::: EXERCISE INPUTS
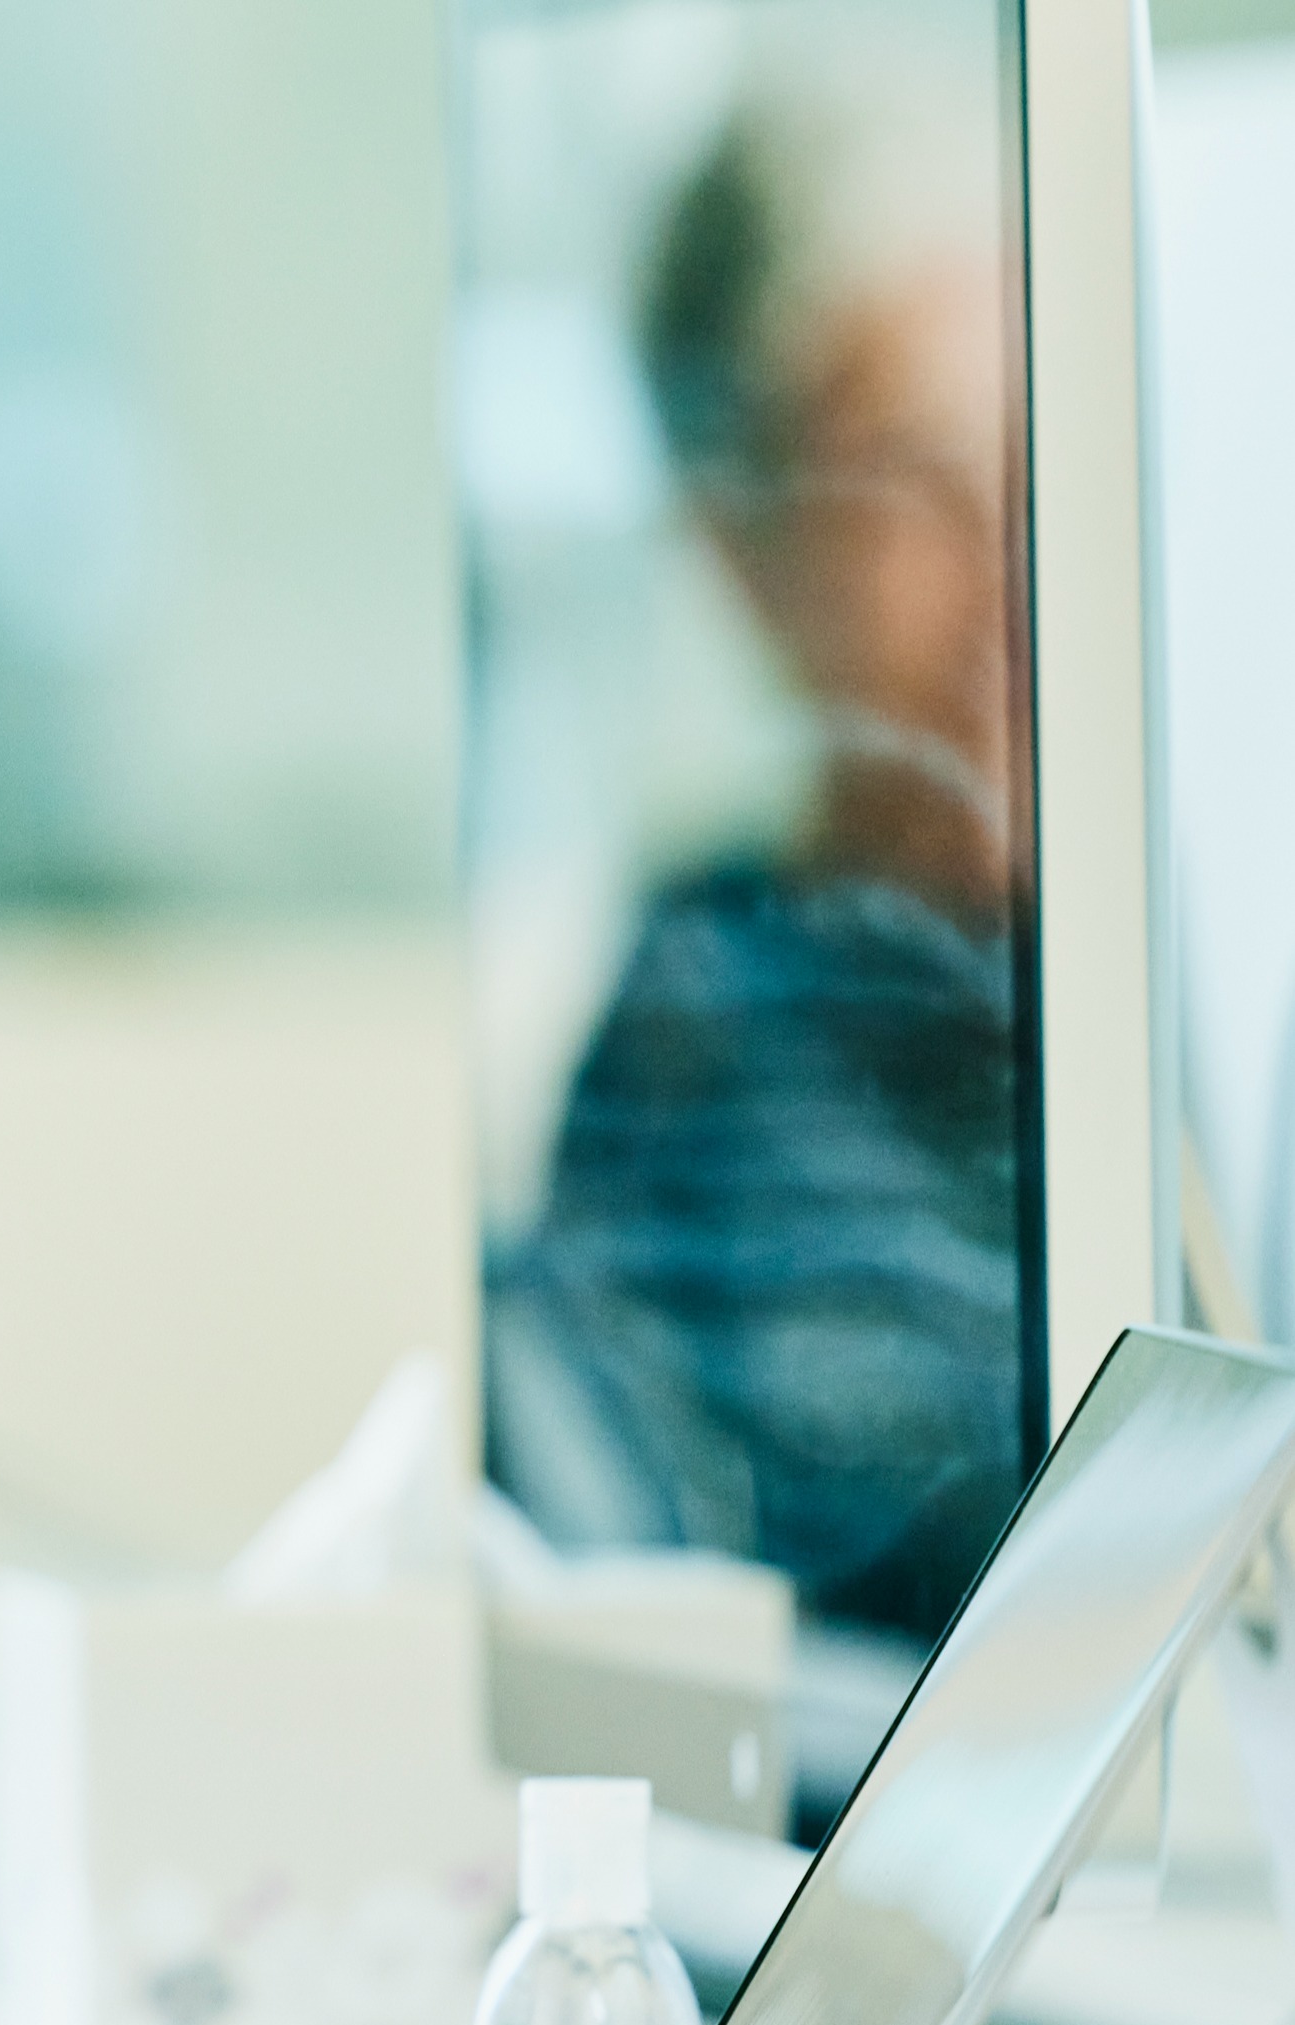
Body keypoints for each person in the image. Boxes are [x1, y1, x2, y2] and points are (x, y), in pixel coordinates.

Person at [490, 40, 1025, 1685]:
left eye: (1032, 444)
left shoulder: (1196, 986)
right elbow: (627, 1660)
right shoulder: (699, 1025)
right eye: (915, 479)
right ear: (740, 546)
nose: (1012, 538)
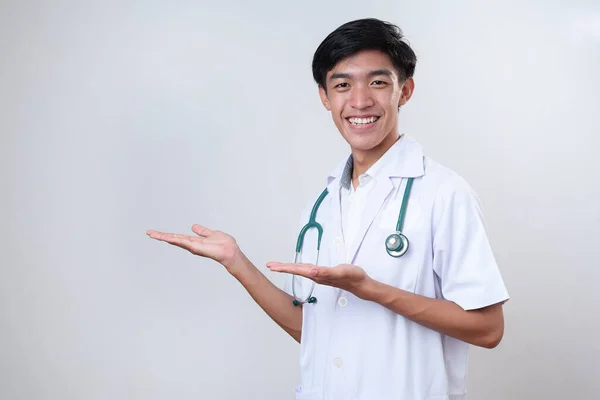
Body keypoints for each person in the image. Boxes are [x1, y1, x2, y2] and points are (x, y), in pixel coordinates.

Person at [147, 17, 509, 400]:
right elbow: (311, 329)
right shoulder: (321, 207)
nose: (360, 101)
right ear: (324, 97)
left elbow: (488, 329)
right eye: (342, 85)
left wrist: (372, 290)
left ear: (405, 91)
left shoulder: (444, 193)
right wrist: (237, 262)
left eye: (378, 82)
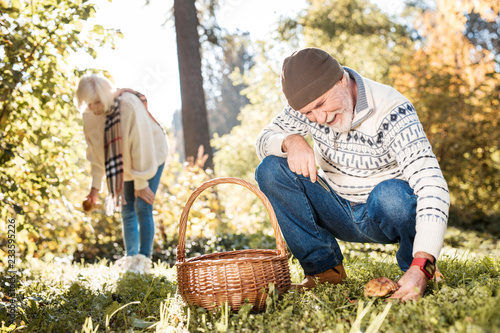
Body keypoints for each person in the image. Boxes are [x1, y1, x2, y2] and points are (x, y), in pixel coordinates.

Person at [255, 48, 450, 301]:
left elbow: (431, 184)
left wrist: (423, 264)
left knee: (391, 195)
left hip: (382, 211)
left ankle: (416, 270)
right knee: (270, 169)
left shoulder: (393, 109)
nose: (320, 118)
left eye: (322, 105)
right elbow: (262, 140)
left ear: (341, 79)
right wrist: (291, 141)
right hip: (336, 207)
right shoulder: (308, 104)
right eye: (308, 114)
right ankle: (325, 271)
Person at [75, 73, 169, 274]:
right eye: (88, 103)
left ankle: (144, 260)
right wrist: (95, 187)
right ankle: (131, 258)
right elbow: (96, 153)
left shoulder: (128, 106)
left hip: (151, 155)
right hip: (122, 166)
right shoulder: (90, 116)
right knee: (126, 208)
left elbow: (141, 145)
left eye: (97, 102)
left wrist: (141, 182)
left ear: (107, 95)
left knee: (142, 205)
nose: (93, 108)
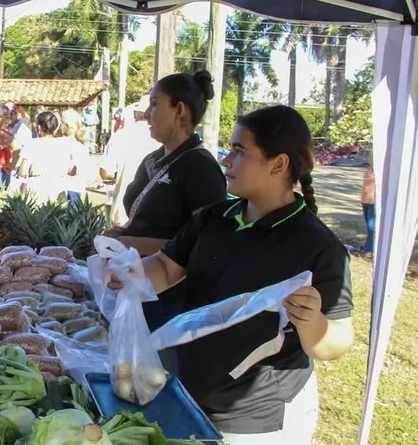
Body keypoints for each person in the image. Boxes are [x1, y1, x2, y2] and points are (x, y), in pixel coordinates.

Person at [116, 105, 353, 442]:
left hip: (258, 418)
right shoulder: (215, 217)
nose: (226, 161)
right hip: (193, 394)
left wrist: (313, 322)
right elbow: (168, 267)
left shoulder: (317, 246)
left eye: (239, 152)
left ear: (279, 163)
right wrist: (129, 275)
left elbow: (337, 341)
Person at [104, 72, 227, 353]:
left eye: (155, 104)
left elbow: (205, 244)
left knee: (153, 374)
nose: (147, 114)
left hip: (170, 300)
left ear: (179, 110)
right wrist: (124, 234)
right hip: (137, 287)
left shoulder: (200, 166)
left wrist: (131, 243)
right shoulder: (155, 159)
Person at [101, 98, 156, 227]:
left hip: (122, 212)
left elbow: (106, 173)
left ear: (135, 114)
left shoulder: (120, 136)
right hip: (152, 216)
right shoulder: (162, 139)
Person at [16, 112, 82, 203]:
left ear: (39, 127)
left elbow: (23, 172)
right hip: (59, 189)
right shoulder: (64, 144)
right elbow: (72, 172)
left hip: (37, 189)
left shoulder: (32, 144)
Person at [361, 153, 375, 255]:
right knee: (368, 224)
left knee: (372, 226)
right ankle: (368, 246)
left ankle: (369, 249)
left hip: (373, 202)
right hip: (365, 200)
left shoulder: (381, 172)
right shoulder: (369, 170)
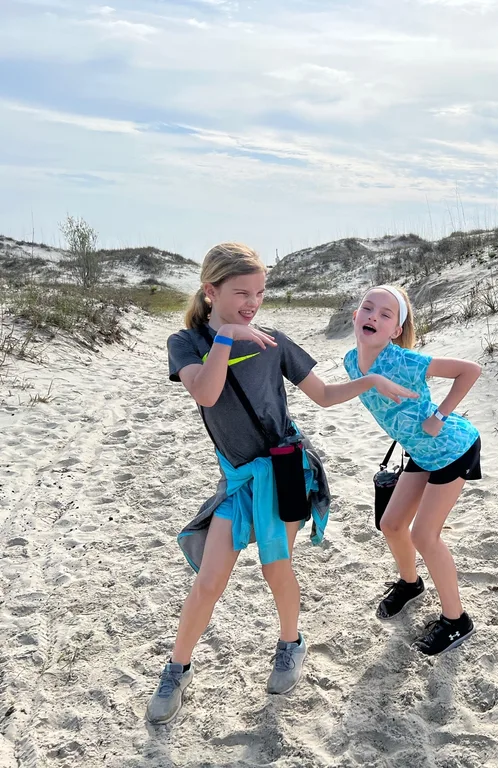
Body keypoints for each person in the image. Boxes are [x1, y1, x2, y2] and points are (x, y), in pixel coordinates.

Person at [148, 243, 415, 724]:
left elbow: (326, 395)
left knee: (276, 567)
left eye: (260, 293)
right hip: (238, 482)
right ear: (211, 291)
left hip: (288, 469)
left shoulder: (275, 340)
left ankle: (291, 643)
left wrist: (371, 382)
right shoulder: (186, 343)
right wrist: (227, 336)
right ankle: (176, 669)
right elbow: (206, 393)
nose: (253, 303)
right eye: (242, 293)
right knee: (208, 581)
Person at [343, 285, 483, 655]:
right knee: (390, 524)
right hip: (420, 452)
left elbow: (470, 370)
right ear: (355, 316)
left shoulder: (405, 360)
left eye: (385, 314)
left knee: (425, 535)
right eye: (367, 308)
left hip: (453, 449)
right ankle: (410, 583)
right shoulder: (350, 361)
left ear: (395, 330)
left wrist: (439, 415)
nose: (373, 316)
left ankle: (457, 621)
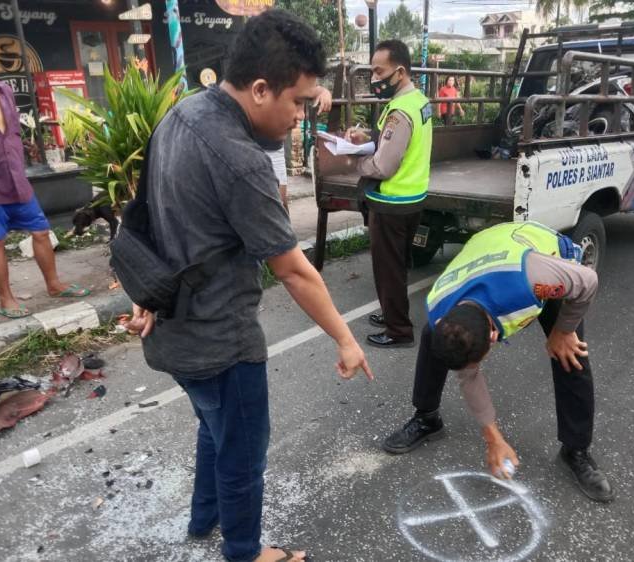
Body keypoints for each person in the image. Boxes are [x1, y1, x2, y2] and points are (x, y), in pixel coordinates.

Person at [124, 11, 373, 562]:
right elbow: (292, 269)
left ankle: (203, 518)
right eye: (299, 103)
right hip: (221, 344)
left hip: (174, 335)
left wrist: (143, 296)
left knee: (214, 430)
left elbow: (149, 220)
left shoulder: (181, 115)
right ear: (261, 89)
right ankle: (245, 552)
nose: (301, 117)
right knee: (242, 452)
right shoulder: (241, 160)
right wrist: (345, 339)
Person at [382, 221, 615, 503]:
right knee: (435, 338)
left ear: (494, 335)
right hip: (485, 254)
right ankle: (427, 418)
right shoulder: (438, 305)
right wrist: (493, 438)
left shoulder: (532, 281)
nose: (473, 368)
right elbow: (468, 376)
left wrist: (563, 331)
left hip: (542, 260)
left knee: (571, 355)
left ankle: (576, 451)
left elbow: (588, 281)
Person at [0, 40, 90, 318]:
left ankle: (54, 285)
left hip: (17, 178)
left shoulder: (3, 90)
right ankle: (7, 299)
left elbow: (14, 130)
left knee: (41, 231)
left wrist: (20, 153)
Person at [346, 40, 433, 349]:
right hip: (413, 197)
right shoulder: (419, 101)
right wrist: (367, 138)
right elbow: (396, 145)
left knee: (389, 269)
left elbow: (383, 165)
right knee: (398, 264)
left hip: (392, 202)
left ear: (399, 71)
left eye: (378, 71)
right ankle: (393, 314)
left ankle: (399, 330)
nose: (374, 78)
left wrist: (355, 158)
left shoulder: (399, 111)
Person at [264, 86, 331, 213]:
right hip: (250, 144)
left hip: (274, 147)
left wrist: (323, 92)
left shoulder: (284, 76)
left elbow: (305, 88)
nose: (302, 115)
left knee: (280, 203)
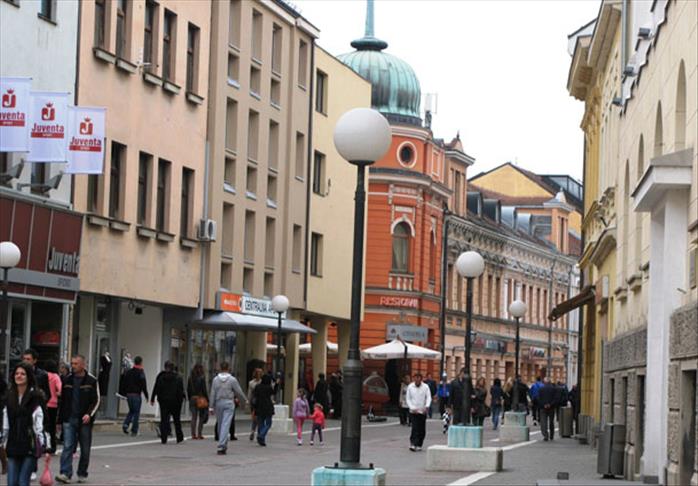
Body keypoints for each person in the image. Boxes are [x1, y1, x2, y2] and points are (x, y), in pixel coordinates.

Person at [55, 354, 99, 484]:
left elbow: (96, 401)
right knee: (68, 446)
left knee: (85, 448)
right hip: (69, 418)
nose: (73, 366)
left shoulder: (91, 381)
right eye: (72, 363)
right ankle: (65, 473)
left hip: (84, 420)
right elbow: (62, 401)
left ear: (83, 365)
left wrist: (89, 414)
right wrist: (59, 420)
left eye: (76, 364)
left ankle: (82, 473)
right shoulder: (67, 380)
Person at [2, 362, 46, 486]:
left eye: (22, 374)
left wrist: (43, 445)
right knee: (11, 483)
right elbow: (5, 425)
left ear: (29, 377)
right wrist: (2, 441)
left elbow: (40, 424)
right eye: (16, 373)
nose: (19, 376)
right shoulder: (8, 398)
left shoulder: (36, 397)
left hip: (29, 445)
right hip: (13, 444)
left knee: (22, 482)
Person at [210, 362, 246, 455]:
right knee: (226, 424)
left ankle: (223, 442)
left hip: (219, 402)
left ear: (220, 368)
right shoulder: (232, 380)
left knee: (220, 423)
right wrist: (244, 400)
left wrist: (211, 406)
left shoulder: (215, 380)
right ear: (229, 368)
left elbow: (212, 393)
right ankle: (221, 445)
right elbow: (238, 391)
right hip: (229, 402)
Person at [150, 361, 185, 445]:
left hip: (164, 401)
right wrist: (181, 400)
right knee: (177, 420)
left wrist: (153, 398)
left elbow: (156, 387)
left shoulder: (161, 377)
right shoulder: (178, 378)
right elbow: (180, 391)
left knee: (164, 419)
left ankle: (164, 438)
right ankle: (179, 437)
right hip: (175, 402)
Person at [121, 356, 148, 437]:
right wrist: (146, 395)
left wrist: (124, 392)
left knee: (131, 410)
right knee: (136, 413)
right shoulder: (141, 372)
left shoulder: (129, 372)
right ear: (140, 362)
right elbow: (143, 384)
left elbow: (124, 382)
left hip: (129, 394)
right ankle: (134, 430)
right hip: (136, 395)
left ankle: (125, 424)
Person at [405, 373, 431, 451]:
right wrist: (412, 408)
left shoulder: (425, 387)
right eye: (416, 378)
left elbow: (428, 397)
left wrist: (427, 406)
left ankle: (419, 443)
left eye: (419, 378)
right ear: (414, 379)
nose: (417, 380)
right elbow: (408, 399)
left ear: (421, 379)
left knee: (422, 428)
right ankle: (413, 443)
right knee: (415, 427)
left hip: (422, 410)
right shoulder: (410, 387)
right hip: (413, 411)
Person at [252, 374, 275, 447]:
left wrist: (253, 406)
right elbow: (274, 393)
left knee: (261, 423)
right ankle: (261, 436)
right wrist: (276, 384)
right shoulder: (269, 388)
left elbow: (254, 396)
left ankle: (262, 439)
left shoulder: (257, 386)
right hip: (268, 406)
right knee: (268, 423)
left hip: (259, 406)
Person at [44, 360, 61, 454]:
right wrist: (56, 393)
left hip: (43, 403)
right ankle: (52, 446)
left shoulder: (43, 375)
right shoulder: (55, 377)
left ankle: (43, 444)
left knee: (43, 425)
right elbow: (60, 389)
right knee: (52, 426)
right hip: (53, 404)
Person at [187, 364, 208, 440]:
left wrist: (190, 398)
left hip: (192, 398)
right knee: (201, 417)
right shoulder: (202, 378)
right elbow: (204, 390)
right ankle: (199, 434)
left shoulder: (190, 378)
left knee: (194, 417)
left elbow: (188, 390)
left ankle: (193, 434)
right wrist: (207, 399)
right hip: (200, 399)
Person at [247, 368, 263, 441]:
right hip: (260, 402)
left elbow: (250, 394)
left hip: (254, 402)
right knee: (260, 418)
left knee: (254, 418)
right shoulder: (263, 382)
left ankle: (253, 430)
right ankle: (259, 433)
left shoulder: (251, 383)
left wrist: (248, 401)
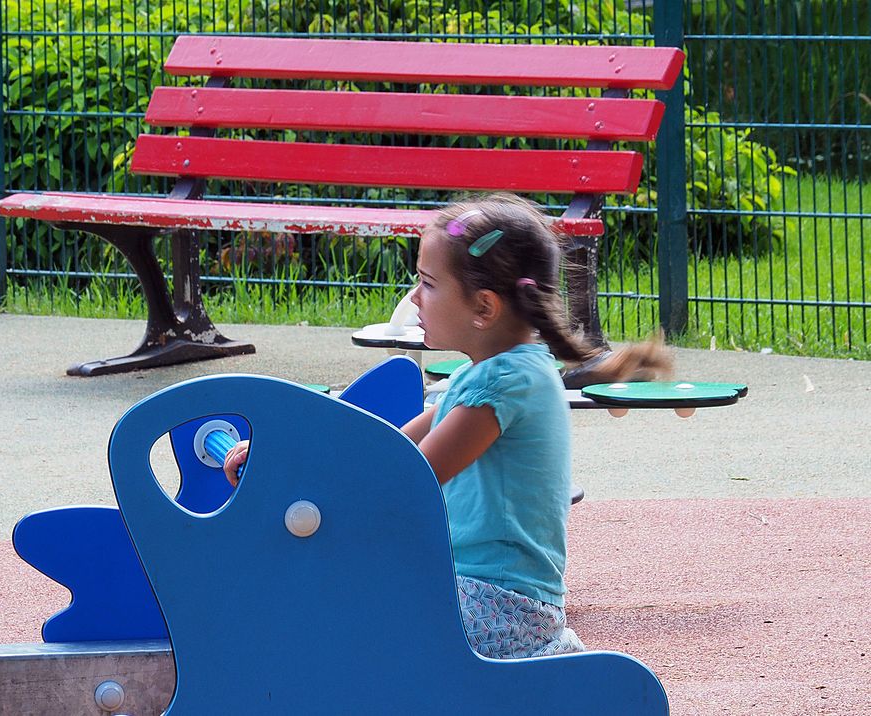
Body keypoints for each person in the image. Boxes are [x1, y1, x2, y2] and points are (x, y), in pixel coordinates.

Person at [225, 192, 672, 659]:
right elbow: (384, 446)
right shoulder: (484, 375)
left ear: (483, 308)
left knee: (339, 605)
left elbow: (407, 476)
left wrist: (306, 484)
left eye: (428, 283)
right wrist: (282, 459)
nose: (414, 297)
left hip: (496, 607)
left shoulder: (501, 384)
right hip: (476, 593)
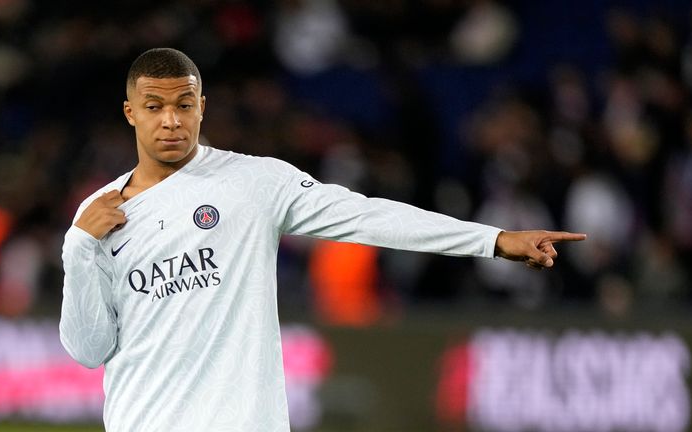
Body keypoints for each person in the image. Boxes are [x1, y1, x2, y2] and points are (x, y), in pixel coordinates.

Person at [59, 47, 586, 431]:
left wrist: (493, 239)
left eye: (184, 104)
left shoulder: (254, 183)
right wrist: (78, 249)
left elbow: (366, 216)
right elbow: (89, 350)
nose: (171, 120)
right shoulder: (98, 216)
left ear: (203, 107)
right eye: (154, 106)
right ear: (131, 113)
::::::
EXERCISE DIRECTIONS :: Output exactly the lines above that lie between the line with "right elbow: (627, 1660)" and the line with "left elbow: (488, 329)", those two lines included, and no pictures.

TASK ANSWER ::
right elbow: (627, 1660)
right shoulder: (699, 1025)
right eye: (915, 479)
right ear: (740, 546)
nose: (1012, 538)
Body keypoints for each person in the image. Boxes are [x1, y1, x2, y2] and points are (x, y), in pixel coordinates.

Person at [147, 17, 509, 400]:
right elbow: (311, 329)
right shoulder: (321, 207)
nose: (360, 101)
right ear: (324, 97)
left elbow: (488, 329)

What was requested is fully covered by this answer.